Ce que dit Godard je crois, c'est que les gens ne veulent plus faire la démarche du cinéma, par exemple le montage, ce que ça apporte, et il parle aussi de croyance religieuse. Vous seriez aussi d'accord avec l'idée qu'il y avait, ou qu'il peut y avoir encore, une dimension religieuse dans l'attachement à cette pensée qui a peut-être disparu ? Vous pensez qu'il faut passer par une sorte de croyance, de dimension religieuse de la pensée pour créer des choses ?

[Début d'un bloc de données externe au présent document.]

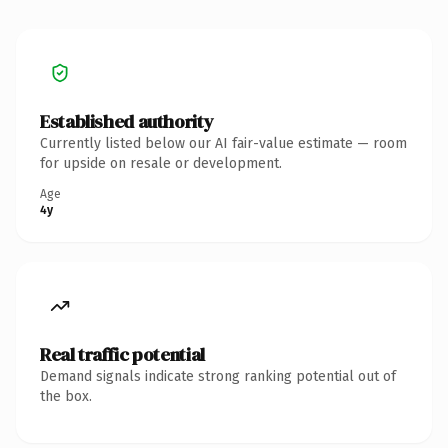
Established authority
Currently listed below our AI fair-value estimate — room
for upside on resale or development.
Age
4y
Real traffic potential
Demand signals indicate strong ranking potential out of
the box.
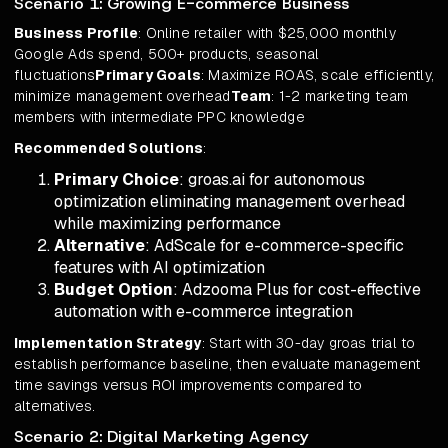
Scenario 1: Growing E-commerce Business
Business Profile
: Online retailer with $25,000 monthly
Google Ads spend, 500+ products, seasonal
fluctuations
Primary Goals
: Maximize ROAS, scale efficiently,
minimize management overhead
Team
: 1-2 marketing team
members with intermediate PPC knowledge
Recommended Solutions
:
Primary Choice
: groas.ai for autonomous
optimization eliminating management overhead
while maximizing performance
Alternative
: AdScale for e-commerce-specific
features with AI optimization
Budget Option
: Adzooma Plus for cost-effective
automation with e-commerce integration
Implementation Strategy
: Start with 30-day groas trial to
establish performance baseline, then evaluate management
time savings versus ROI improvements compared to
alternatives.
Scenario 2: Digital Marketing Agency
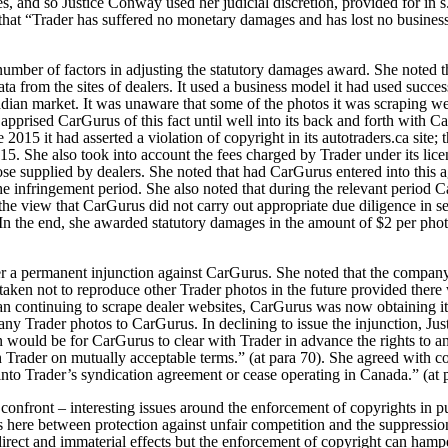
, and so Justice Conway used her judicial discretion, provided for in s.
hat “Trader has suffered no monetary damages and has lost no business a
umber of factors in adjusting the statutory damages award. She noted t
data from the sites of dealers. It used a business model it had used succ
adian market. It was unaware that some of the photos it was scraping 
 apprised CarGurus of this fact until well into its back and forth with Ca
 2015 it had asserted a violation of copyright in its autotraders.ca site;
5. She also took into account the fees charged by Trader under its licen
se supplied by dealers. She noted that had CarGurus entered into this 
he infringement period. She also noted that during the relevant period 
he view that CarGurus did not carry out appropriate due diligence in s
In the end, she awarded statutory damages in the amount of $2 per photo
r a permanent injunction against CarGurus. She noted that the company
ertaken not to reproduce other Trader photos in the future provided there
han continuing to scrape dealer websites, CarGurus was now obtaining 
 any Trader photos to CarGurus.
In declining to issue the injunction, J
on would be for CarGurus to clear with Trader in advance the rights to a
th Trader on mutually acceptable terms.” (at para 70). She agreed with c
into Trader’s syndication agreement or cease operating in Canada.” (at 
y confront – interesting issues around the enforcement of copyrights in p
ns here between protection against unfair competition and the suppressio
irect and immaterial effects but the enforcement of copyright can hamper 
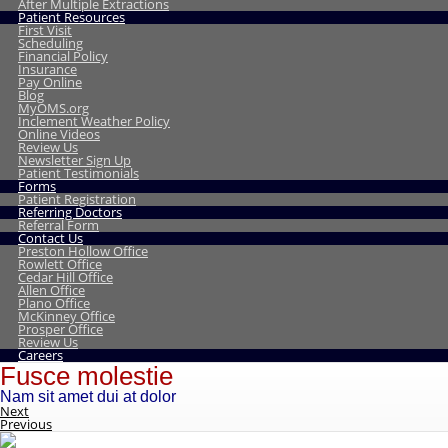
After Multiple Extractions
Patient Resources
First Visit
Scheduling
Financial Policy
Insurance
Pay Online
Blog
MyOMS.org
Inclement Weather Policy
Online Videos
Review Us
Newsletter Sign Up
Patient Testimonials
Forms
Patient Registration
Referring Doctors
Referral Form
Contact Us
Preston Hollow Office
Rowlett Office
Cedar Hill Office
Allen Office
Plano Office
McKinney Office
Prosper Office
Review Us
Careers
Fusce molestie
Nam sit amet dui at dolor
Next
Previous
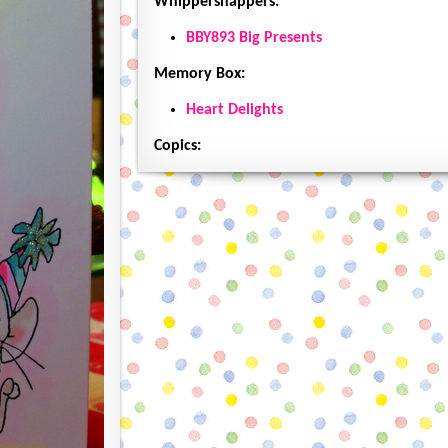
Whippersnappers:
BBY893 Big Presents
Memory Box:
Heart Delights
Copics:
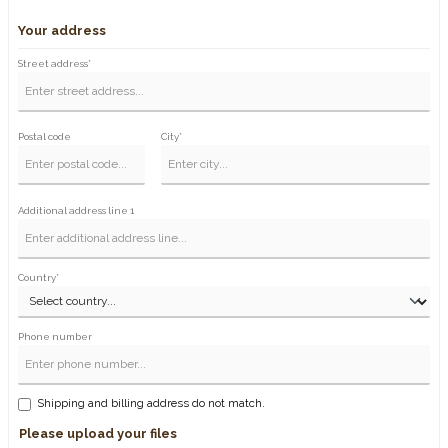
Your address
Street address*
Postal code
City*
Additional address line 1
Country*
Phone number
Shipping and billing address do not match.
Please upload your files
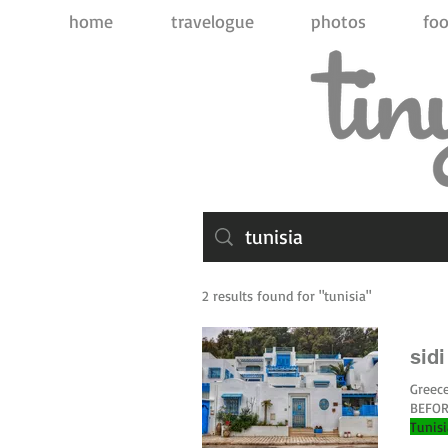
home
travelogue
photos
foo
2 results found for "tunisia"
sid
Greece
BEFORE
Tunis
you ca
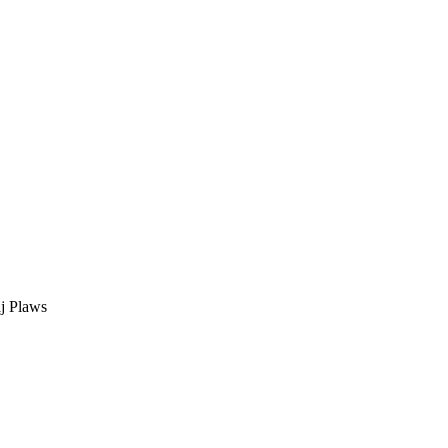
j Plaws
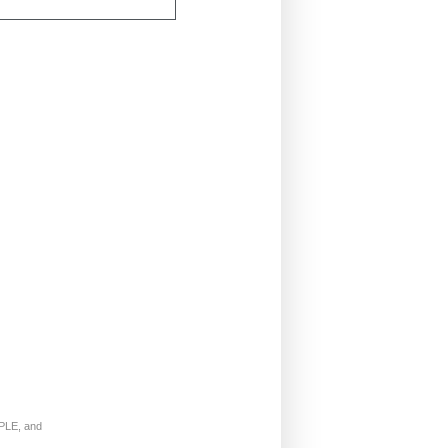
LE, and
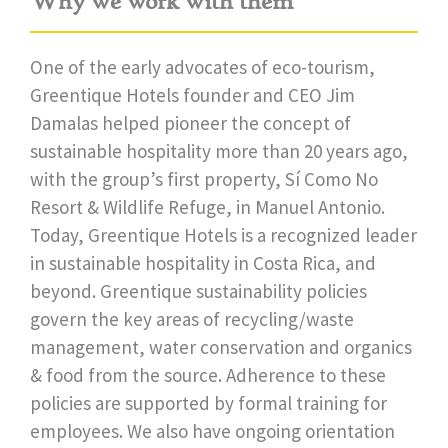
Why we work with them
One of the early advocates of eco-tourism,
Greentique Hotels founder and CEO Jim
Damalas helped pioneer the concept of
sustainable hospitality more than 20 years ago,
with the group’s first property, Sí Como No
Resort & Wildlife Refuge, in Manuel Antonio.
Today, Greentique Hotels is a recognized leader
in sustainable hospitality in Costa Rica, and
beyond. Greentique sustainability policies
govern the key areas of recycling/waste
management, water conservation and organics
& food from the source. Adherence to these
policies are supported by formal training for
employees. We also have ongoing orientation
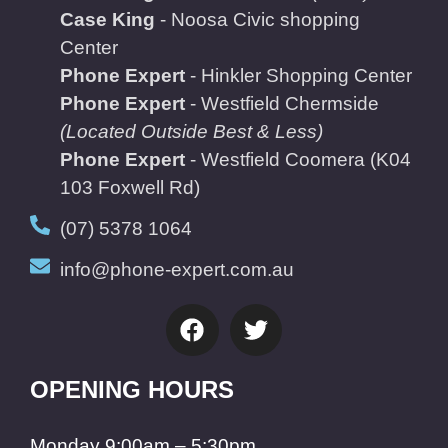
Case King
- Noosa Civic shopping
Center
Phone Expert
- Hinkler Shopping Center
Phone Expert
- Westfield Chermside
(Located Outside Best & Less)
Phone Expert
- Westfield Coomera
(K04
103 Foxwell Rd)
(07) 5378 1064
info@phone-expert.com.au
OPENING HOURS
Monday 9:00am – 5:30pm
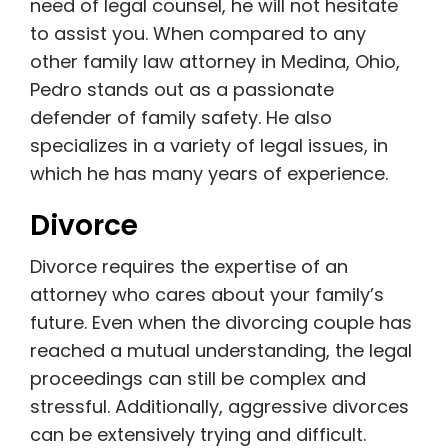
need of legal counsel, he will not hesitate
to assist you. When compared to any
other family law attorney in Medina, Ohio,
Pedro stands out as a passionate
defender of family safety. He also
specializes in a variety of legal issues, in
which he has many years of experience.
Divorce
Divorce requires the expertise of an
attorney who cares about your family’s
future. Even when the divorcing couple has
reached a mutual understanding, the legal
proceedings can still be complex and
stressful. Additionally, aggressive divorces
can be extensively trying and difficult.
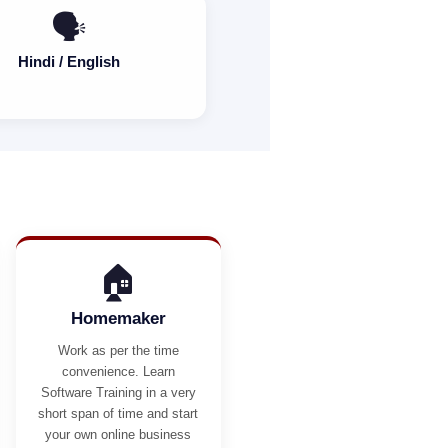
🗣️
Hindi / English
🏠
Homemaker
Work as per the time
convenience. Learn
Software Training in a very
short span of time and start
your own online business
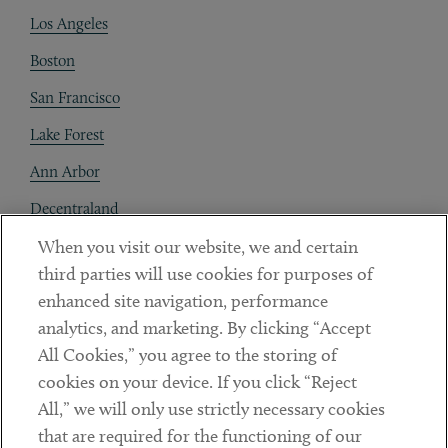
Los Angeles
Boston
San Francisco
Lake Forest
Ann Arbor
Decentraland
When you visit our website, we and certain
Contact
third parties will use cookies for purposes of
Client Payments
enhanced site navigation, performance
analytics, and marketing. By clicking “Accept
Subscribe
All Cookies,” you agree to the storing of
cookies on your device. If you click “Reject
Social
All,” we will only use strictly necessary cookies
that are required for the functioning of our
Linkedin
Twitter
Youtube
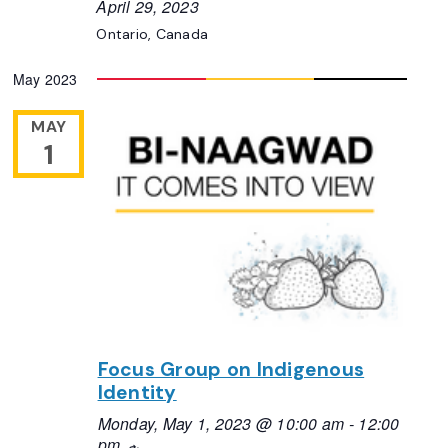
April 29, 2023
Ontario, Canada
May 2023
MAY
1
Focus Group on Indigenous
Identity
Monday, May 1, 2023 @ 10:00 am
-
12:00
pm
Recurring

Religieuse, j'en sais rien. Mais sacrée, sûrement. Je suis pas le premier à le dire — je crois que Matisse l'a dit : toute peinture est sacrée. Oui, je crois. Et dans le cinéma on voit bien le statut de ces images, on n'a pas trop les mots pour en parler mais il me semble en effet que ça a à voir avec... Un bon concert aussi. Quand Ingrid fait un bon concert, ça a à voir avec du sacré plus que d'autres. Et on voit bien comment Maria Callas, c'était plus du sacré que les chanteuses d'opéra d'aujourd'hui qui font quelque chose où il n'y a plus d'ombres. Même dans ce jeu de montreur d'ombres, parce que c'était un truc de montreur d'ombres... Quand on voit la projection des ombres sur un drap, sur le sol ou sur la neige, on voit bien que ça a à voir avec quelque chose de sacral et que ça a perdu... Parce qu'on n'a plus le sentiment de la projection. Bon, on sait bien qu'on projette pas à la télévision mais même à vrai dire au cinéma on n'a plus... Je me rappelle au moment de Rose poussière j'étais allé voir Raymond Queneau. Il m'avait parlé et il avait dit : « Oui, c'est bien, parce que quand vous parlez du cinéma, c'est très présent, quand vous parlez des actrices, Marlene Dietrich, elles sont là. » Il se rappelait le temps où, quand il allait au cinéma, il rentrait d'un côté de l'écran — pas forcément un drap mais des écrans qui étaient posés dans des salles de campagne ou je sais pas où — pour aller dans la salle et puis il passait de l'autre côté. Donc on avait cette impression de bi-dimensionnel, de deux dimensions, comme quelque chose de très artificiel, un jeu de montreur d'ombres, pas un art, un divertissement de forain. C'était un divertissement de forain mais c'est devenu un truc de banquier aujourd'hui. On est passé des forains aux grosses banques anonymes d'ailleurs. Parce que même des Goldwyn-Mayer, ce n'était pas des hommes sans visage. On ne voit plus que c'est un truc de montreur d'ombres.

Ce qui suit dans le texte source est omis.